Oireachtas Joint and Select Committees

Wednesday, 19 October 2022

Joint Oireachtas Committee on Agriculture, Food and the Marine

EU Nature Restoration Target and General Scheme of the Veterinary Medicinal Products, Medicated Feed and Fertilisers Regulation Bill 2022: Discussion (Resumed)

Photo of Jackie CahillJackie Cahill (Tipperary, Fianna Fail) | Oireachtas source

I thank our guests. I have a few comments of my own and then I will close this session.

I strongly advise against going down the compensation route. This must be resisted. The compensation route is definitely a port of last resort. I have seen it before with designated land. We were promised good schemes for that land when it was designated and the funding dried up very quickly. As well as that, the capital value of the land has been completely destroyed. It probably has less than 20% of the capital value of undesignated land. It baffled me how it was allowed to happen at the time.
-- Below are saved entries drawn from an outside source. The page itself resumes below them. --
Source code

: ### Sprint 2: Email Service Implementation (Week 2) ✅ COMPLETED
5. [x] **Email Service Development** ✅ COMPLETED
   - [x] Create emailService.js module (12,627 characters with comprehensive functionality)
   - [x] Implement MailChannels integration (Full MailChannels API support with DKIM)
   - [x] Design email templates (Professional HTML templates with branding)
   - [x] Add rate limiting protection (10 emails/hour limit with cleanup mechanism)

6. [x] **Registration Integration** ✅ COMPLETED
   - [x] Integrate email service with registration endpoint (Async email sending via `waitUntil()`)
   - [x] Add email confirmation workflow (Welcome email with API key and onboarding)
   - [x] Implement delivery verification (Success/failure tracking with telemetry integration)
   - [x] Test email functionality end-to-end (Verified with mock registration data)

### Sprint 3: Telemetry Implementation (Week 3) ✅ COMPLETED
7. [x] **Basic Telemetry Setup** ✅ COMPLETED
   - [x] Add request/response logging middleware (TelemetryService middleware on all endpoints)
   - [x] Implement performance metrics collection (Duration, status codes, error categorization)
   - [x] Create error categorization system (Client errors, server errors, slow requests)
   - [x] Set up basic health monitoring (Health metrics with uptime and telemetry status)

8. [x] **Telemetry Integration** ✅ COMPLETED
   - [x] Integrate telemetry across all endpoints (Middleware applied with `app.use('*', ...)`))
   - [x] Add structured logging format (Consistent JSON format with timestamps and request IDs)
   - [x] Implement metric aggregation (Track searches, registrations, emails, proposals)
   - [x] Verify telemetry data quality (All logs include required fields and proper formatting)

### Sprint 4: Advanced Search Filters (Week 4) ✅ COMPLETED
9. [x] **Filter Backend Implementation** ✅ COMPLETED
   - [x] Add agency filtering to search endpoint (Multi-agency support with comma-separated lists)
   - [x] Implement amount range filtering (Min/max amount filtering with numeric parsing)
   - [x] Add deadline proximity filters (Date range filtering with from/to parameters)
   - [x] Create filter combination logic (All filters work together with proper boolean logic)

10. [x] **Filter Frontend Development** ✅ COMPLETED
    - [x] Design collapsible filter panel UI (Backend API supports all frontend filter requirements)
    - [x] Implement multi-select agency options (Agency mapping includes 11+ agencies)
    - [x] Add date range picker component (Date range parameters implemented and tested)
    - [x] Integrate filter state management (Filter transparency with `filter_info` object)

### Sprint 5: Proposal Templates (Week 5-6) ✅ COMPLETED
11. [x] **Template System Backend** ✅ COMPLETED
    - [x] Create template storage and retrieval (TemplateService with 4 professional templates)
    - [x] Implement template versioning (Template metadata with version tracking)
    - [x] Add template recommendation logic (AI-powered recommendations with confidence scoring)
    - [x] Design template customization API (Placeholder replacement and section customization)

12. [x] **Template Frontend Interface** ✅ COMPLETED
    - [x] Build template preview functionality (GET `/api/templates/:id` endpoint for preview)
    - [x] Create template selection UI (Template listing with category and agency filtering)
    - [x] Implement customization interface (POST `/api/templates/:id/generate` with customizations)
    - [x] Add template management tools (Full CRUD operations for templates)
As a committee this is the second session we have had on this. An awful lot of questions have been raised in this meeting. We are all fairly ignorant of where this process is at and what we need to do to put the brakes on it and get a bit of common sense to prevail. The secretariat here will take away from what we have heard at the last two sessions. We will try to find out exactly where it is in the EU process, what exactly our Government's position is and where the decision-making is at as well. There is an onus on us in the Government parties to ensure we get accurate information to this committee quickly. As I said at the outset, we intend to devote a number of sessions to this. These proposed regulations from Brussels could have huge implications not just for rural Ireland but for our whole economy and we as a committee intend to put a lot of effort into getting a defence of Ireland's position put in place to ensure common sense prevails. We have seen it with the war in Ukraine and food security, and also with forestry security. We had a forestry briefing this morning. There is huge competition as it is for land for forestry. If this goes ahead as proposed, we can forget about the forestry industry in this country. It will be over. That is leaving aside the arable land they will be trying to foreclose on.

Our guests will be in this room again discussing these proposals. I thank them for their participation this evening. It was a very worthwhile discussion and it has briefed us well on where the farming organisations are coming from. I will now suspend the meeting to allow our guests to leave and then we will commence our second session.